#### [TEXTO PARA LEITURA]
---------------

- Global Voices em Português - https://pt.globalvoices.org -

Boicote contra cantora argentina na França aquece o debate sobre apropriação cultural

Categorias: América Latina, Argentina, Cuba, Arte e Cultura, Etnia e Raça, Mídia Cidadã, Mulheres e Gênero, Música
[1]

A cantora argentina Chocolate Remix no final do Pride 2017, em Buenos Aires, Argentina. Foto de Nubeamarela, compartilhada sob uma licença Creative Commons (Attribution-Share Alike 4.0 International)

A apropriação cultural vem se tornando um assunto de destaque, especialmente no mundo da música. Por um lado, há aqueles que pertencem a uma cultura, mas são constantemente excluídos do poder e da comercialização. Por outro, há aqueles que gozam de certos privilégios e tem autorização para reproduzirem e se beneficiarem de produtos culturais concebidos e criados por membros do primeiro grupo.

Com isso, surgem perguntas que contribuem para a complexidade da discussão: quem tem direito de usar esses produtos culturais com legitimidade? Ainda é apropriação se for entre pessoas que pertencem a grupos diferentes, cada um oprimido a sua maneira?

O debate mais recente sobre apropriação cultural na América Latina é acerca do trabalho da argentina Romina Bernardo [2], mais conhecida como “Chocolate Remix”, que tem cantado, colaborado e produzido reggaeton (um estilo de música originária da América Latina e do Caribe). Ela se identifica como lesbofeminista, conforme declarou em entrevista de julho de 2017.

Durante seu mais recente tour pela Europa, a casa de shows onde ela faria uma apresentação, chamada La Mutinerie, em Paris, cancelou o evento marcado para 26 de abril depois que um grupo de ativistas francesas negras protestou e acusou a cantora de apropriação cultural.

Romina Bernardo respondeu às críticas [3] questionando se aquelas ativistas francesas trans e queer poderiam realmente falar com legitimidade sobre apropriação cultural, dada a nacionalidade francesa. A discussão continuou com reações dos dois lados, incluindo novas reflexões de Romina sobre o assunto.

Apesar disso, embora a cantora posteriormente tenha reconhecido parte das questões levantadas, o debate e as reações a ele proporcionaram conversas sobre opressão e privilégio que seguiram adiante nas redes.

---------------

#### [FAÇA O SEGUINTE]
**a)** Segundo o texto sobre Chocolate Remix, para que data estava marcado o show cancelado em Paris?
**b)** Resuma o texto sobre Chocolate Remix em duas frases.
**c)** Transcreva do texto sobre Chocolate Remix o trecho que começa nas palavras "Apesar disso, embora" e termina depois de "adiante nas redes.".
A listagem provém de outra fonte.

---------------

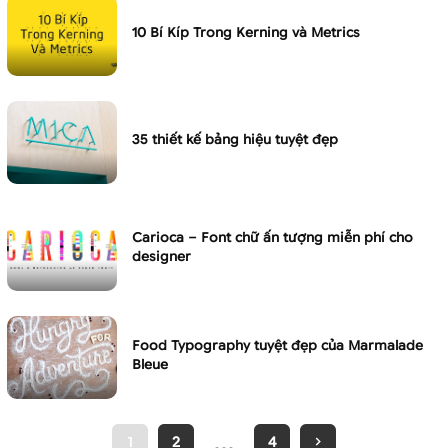
10 Bí Kíp Trong Kerning và Metrics
35 thiết kế bảng hiệu tuyệt đẹp
Carioca – Font chữ ấn tượng miễn phí cho
designer
Food Typography tuyệt đẹp của Marmalade
Bleue
…
1
2
4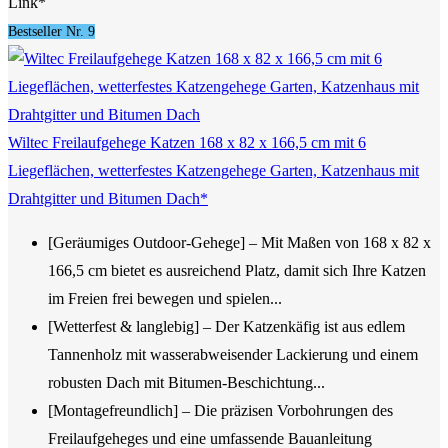
Link*
Bestseller Nr. 9
Wiltec Freilaufgehege Katzen 168 x 82 x 166,5 cm mit 6
Liegeflächen, wetterfestes Katzengehege Garten, Katzenhaus mit
Drahtgitter und Bitumen Dach*
[Geräumiges Outdoor-Gehege] – Mit Maßen von 168 x 82 x
166,5 cm bietet es ausreichend Platz, damit sich Ihre Katzen
im Freien frei bewegen und spielen...
[Wetterfest & langlebig] – Der Katzenkäfig ist aus edlem
Tannenholz mit wasserabweisender Lackierung und einem
robusten Dach mit Bitumen-Beschichtung...
[Montagefreundlich] – Die präzisen Vorbohrungen des
Freilaufgeheges und eine umfassende Bauanleitung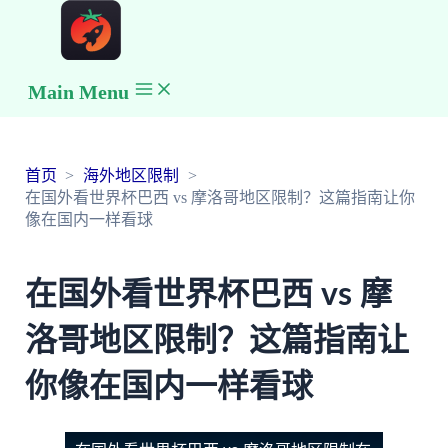
Main Menu
首页
海外地区限制
在国外看世界杯巴西 vs 摩洛哥地区限制？这篇指南让你
像在国内一样看球
在国外看世界杯巴西 vs 摩
洛哥地区限制？这篇指南让
你像在国内一样看球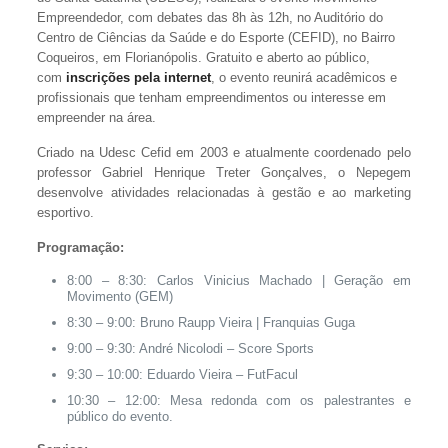
Empreendedor, com debates das 8h às 12h, no Auditório do
Centro de Ciências da Saúde e do Esporte (CEFID), no Bairro
Coqueiros, em Florianópolis. Gratuito e aberto ao público,
com
inscrições pela internet
, o evento reunirá acadêmicos e
profissionais que tenham empreendimentos ou interesse em
empreender na área.
Criado na Udesc Cefid em 2003 e atualmente coordenado pelo
professor Gabriel Henrique Treter Gonçalves, o Nepegem
desenvolve atividades relacionadas à gestão e ao marketing
esportivo.
Programação:
8:00 – 8:30: Carlos Vinicius Machado | Geração em
Movimento (GEM)
8:30 – 9:00: Bruno Raupp Vieira | Franquias Guga
9:00 – 9:30: André Nicolodi – Score Sports
9:30 – 10:00: Eduardo Vieira – FutFacul
10:30 – 12:00: Mesa redonda com os palestrantes e
público do evento.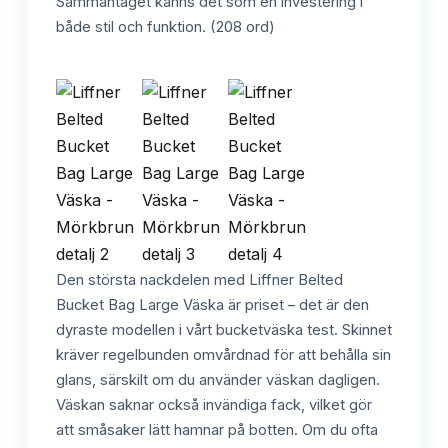
Sammantaget känns det som en investering i
både stil och funktion. (208 ord)
Den största nackdelen med Liffner Belted
Bucket Bag Large Väska är priset – det är den
dyraste modellen i vårt bucketväska test. Skinnet
kräver regelbunden omvårdnad för att behålla sin
glans, särskilt om du använder väskan dagligen.
Väskan saknar också invändiga fack, vilket gör
att småsaker lätt hamnar på botten. Om du ofta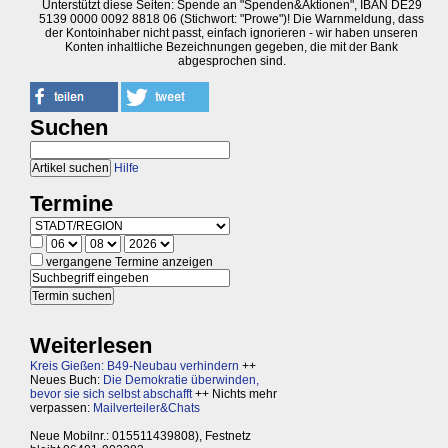
Unterstützt diese Seiten: Spende an "Spenden&Aktionen", IBAN DE29
5139 0000 0092 8818 06 (Stichwort: "Prowe")! Die Warnmeldung, dass
der Kontoinhaber nicht passt, einfach ignorieren - wir haben unseren
Konten inhaltliche Bezeichnungen gegeben, die mit der Bank
abgesprochen sind.
Suchen
Hilfe
Termine
vergangene Termine anzeigen
Weiterlesen
Kreis Gießen: B49-Neubau verhindern
++
Neues Buch:
Die Demokratie überwinden,
bevor sie sich selbst abschafft
++ Nichts mehr
verpassen:
Mailverteiler&Chats
Neue Mobilnr.: 015511439808), Festnetz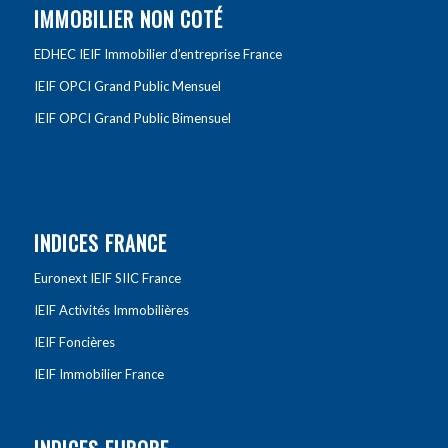
IMMOBILIER NON COTÉ
EDHEC IEIF Immobilier d’entreprise France
IEIF OPCI Grand Public Mensuel
IEIF OPCI Grand Public Bimensuel
INDICES FRANCE
Euronext IEIF SIIC France
IEIF Activités Immobilières
IEIF Foncières
IEIF Immobilier France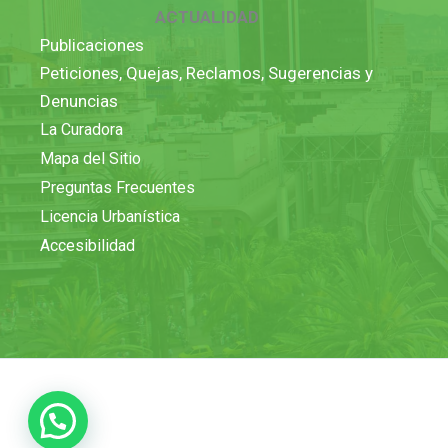
ACTUALIDAD
Publicaciones
Peticiones, Quejas, Reclamos, Sugerencias y
Denuncias
La Curadora
Mapa del Sitio
Preguntas Frecuentes
Licencia Urbanística
Accesibilidad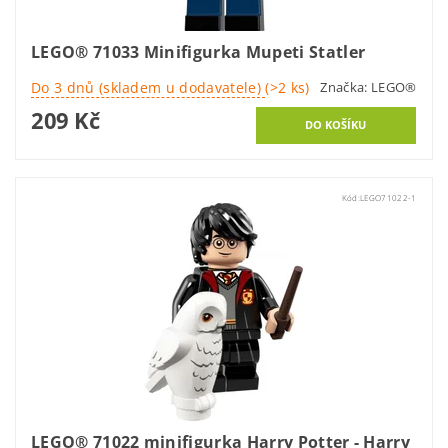
LEGO® 71033 Minifigurka Mupeti Statler
Do 3 dnů (skladem u dodavatele)
(>2 ks)
Značka:
LEGO®
209 Kč
Kód:
LEGO71022-1
LEGO® 71022 minifigurka Harry Potter - Harry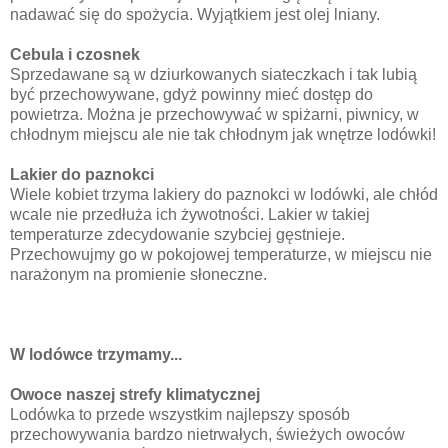
nadawać się do spożycia. Wyjątkiem jest olej lniany.
Cebula i czosnek
Sprzedawane są w dziurkowanych siateczkach i tak lubią
być przechowywane, gdyż powinny mieć dostęp do
powietrza. Można je przechowywać w spiżarni, piwnicy, w
chłodnym miejscu ale nie tak chłodnym jak wnętrze lodówki!
Lakier do paznokci
Wiele kobiet trzyma lakiery do paznokci w lodówki, ale chłód
wcale nie przedłuża ich żywotności. Lakier w takiej
temperaturze zdecydowanie szybciej gęstnieje.
Przechowujmy go w pokojowej temperaturze, w miejscu nie
narażonym na promienie słoneczne.
W lodówce trzymamy...
Owoce naszej strefy klimatycznej
Lodówka to przede wszystkim najlepszy sposób
przechowywania bardzo nietrwałych, świeżych owoców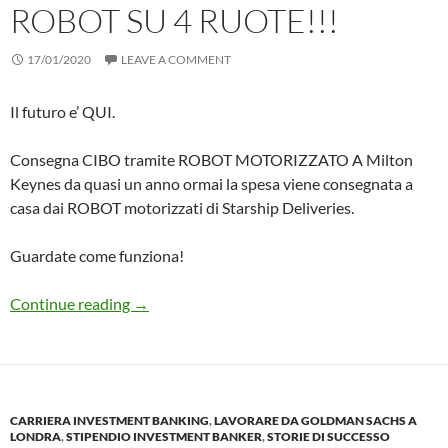
ROBOT SU 4 RUOTE!!!
17/01/2020
LEAVE A COMMENT
Il futuro e’ QUI.
Consegna CIBO tramite ROBOT MOTORIZZATO A Milton
Keynes da quasi un anno ormai la spesa viene consegnata a
casa dai ROBOT motorizzati di Starship Deliveries.
Guardate come funziona!
A Milton Keynes vi consegnano la Spesa i ROB
Continue reading
→
CARRIERA INVESTMENT BANKING
,
LAVORARE DA GOLDMAN SACHS A
LONDRA
,
STIPENDIO INVESTMENT BANKER
,
STORIE DI SUCCESSO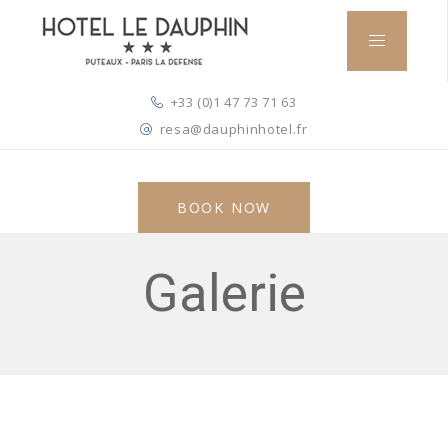
+33 (0)1 47 73 71 63
resa@dauphinhotel.fr
BOOK NOW
Galerie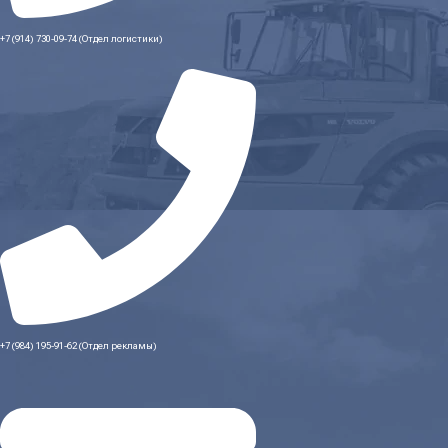
+7 (914) 730-09-74 (Отдел логистики)
+7 (984) 195-91-62 (Отдел рекламы)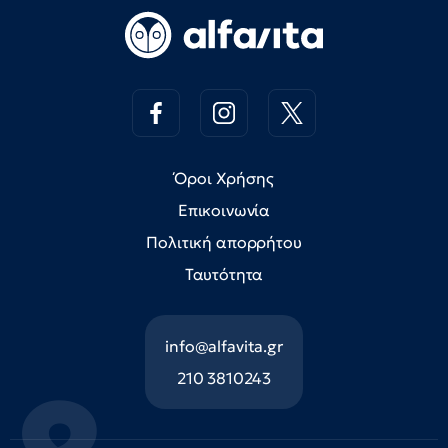
Όροι Χρήσης
Επικοινωνία
Πολιτική απορρήτου
Ταυτότητα
info@alfavita.gr
210 3810243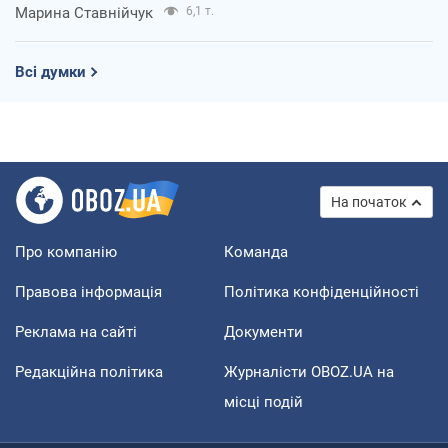
Марина Ставнійчук
6,1 т.
Всі думки
На початок
Про компанію
Команда
Правова інформація
Політика конфіденційності
Реклама на сайті
Документи
Редакційна політика
Журналісти OBOZ.UA на
місці подій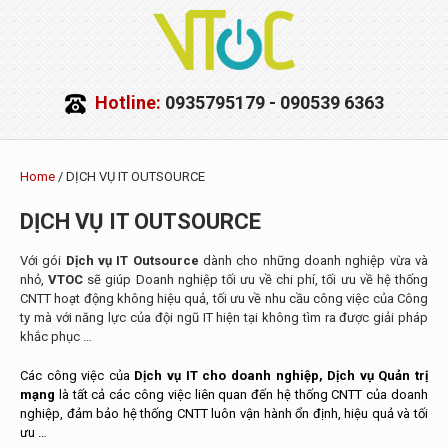
Hotline:
0935795179 - 090539 6363
Home
/ DỊCH VỤ IT OUTSOURCE
DỊCH VỤ IT OUTSOURCE
Với gói
Dịch vụ IT Outsource
dành cho những doanh nghiệp vừa và
nhỏ,
VTOC
sẽ giúp Doanh nghiệp tối ưu về chi phí, tối ưu về hệ thống
CNTT hoạt động không hiệu quả, tối ưu về nhu cầu công việc của Công
ty mà với năng lực của đội ngũ IT hiện tại không tìm ra được giải pháp
khắc phục …
Các công việc của
Dịch vụ IT cho doanh nghiệp, Dịch vụ Quản trị
mạng
là tất cả các công việc liên quan đến hệ thống CNTT của doanh
nghiệp, đảm bảo hệ thống CNTT luôn vận hành ổn định, hiệu quả và tối
ưu …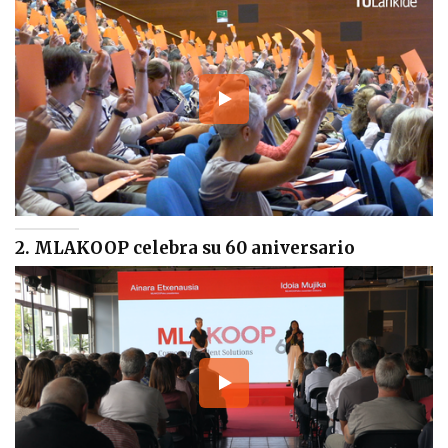
2. MLAKOOP celebra su 60 aniversario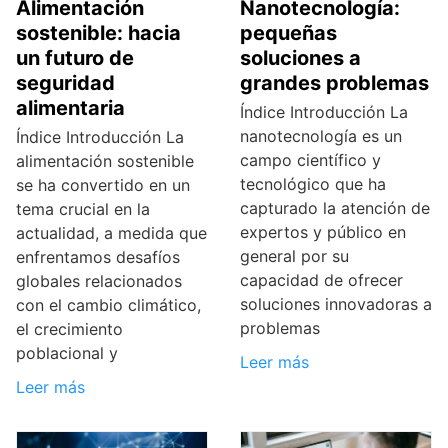
Alimentación
Nanotecnología:
sostenible: hacia
pequeñas
un futuro de
soluciones a
seguridad
grandes problemas
alimentaria
Índice Introducción La
nanotecnología es un
Índice Introducción La
campo científico y
alimentación sostenible
tecnológico que ha
se ha convertido en un
capturado la atención de
tema crucial en la
expertos y público en
actualidad, a medida que
general por su
enfrentamos desafíos
capacidad de ofrecer
globales relacionados
soluciones innovadoras a
con el cambio climático,
problemas
el crecimiento
poblacional y
Leer más
Leer más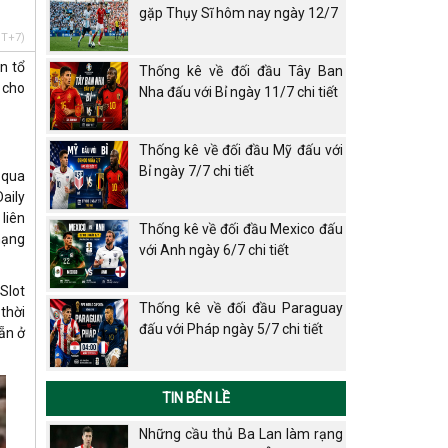
gặp Thụy Sĩ hôm nay ngày 12/7
T+7)
n tổ
Thống kê về đối đầu Tây Ban
 cho
Nha đấu với Bỉ ngày 11/7 chi tiết
Thống kê về đối đầu Mỹ đấu với
Bỉ ngày 7/7 chi tiết
 qua
aily
liên
Thống kê về đối đầu Mexico đấu
hạng
với Anh ngày 6/7 chi tiết
Slot
Thống kê về đối đầu Paraguay
thời
đấu với Pháp ngày 5/7 chi tiết
ẵn ở
TIN BÊN LỀ
Những cầu thủ Ba Lan làm rạng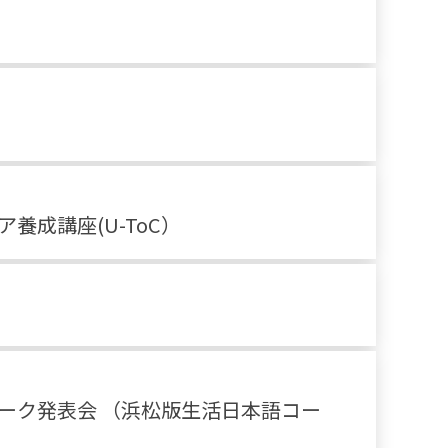
養成講座(U-ToC）
ワーク発表会 （浜松版生活日本語コー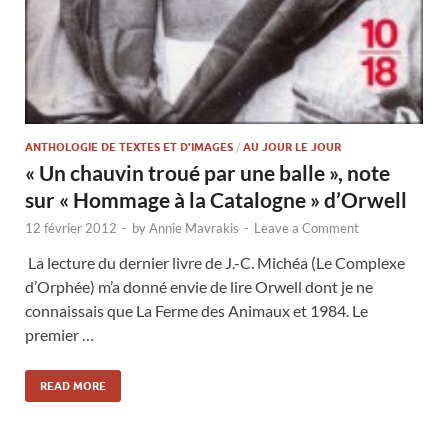
ANTHOLOGIE DE TEXTES ET D'IMAGES
/
AU JOUR LE JOUR
« Un chauvin troué par une balle », note
sur « Hommage à la Catalogne » d’Orwell
12 février 2012
-
by
Annie Mavrakis
-
Leave a Comment
La lecture du dernier livre de J.-C. Michéa (Le Complexe
d’Orphée) m’a donné envie de lire Orwell dont je ne
connaissais que La Ferme des Animaux et 1984. Le
premier …
READ MORE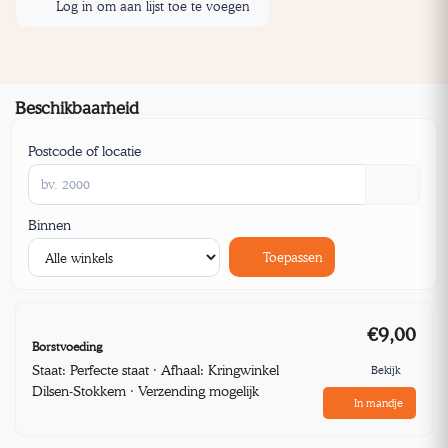
Log in om aan lijst toe te voegen
Beschikbaarheid
Postcode of locatie
Binnen
Toepassen
€9,00
Borstvoeding
Staat: Perfecte staat · Afhaal: Kringwinkel
Bekijk
Dilsen-Stokkem · Verzending mogelijk
In mandje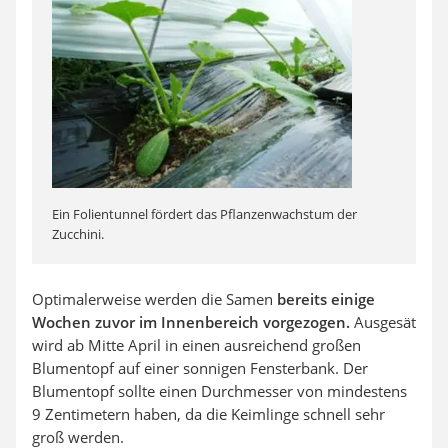
Ein Folientunnel fördert das Pflanzenwachstum der
Zucchini.
Optimalerweise werden die Samen
bereits einige
Wochen zuvor im Innenbereich vorgezogen.
Ausgesät
wird ab Mitte April in einen ausreichend großen
Blumentopf auf einer sonnigen Fensterbank. Der
Blumentopf sollte einen Durchmesser von mindestens
9 Zentimetern haben, da die Keimlinge schnell sehr
groß werden.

---------------

#### [RESPOSTAS ÀS TAREFAS]
**a)** 26 de abril.

**b)** A apropriação cultural vem se tornando um assunto de destaque na música, e o caso mais recente na América Latina envolve a argentina Romina Bernardo, a Chocolate Remix, que canta e produz reggaeton. A casa de shows La Mutinerie, em Paris, cancelou a apresentação dela depois que ativistas francesas negras a acusaram de apropriação cultural, e a cantora questionou a legitimidade delas, embora depois tenha reconhecido parte das questões levantadas.

**c)**
Apesar disso, embora a cantora posteriormente tenha reconhecido parte das questões levantadas, o debate e as reações a ele proporcionaram conversas sobre opressão e privilégio que seguiram adiante nas redes.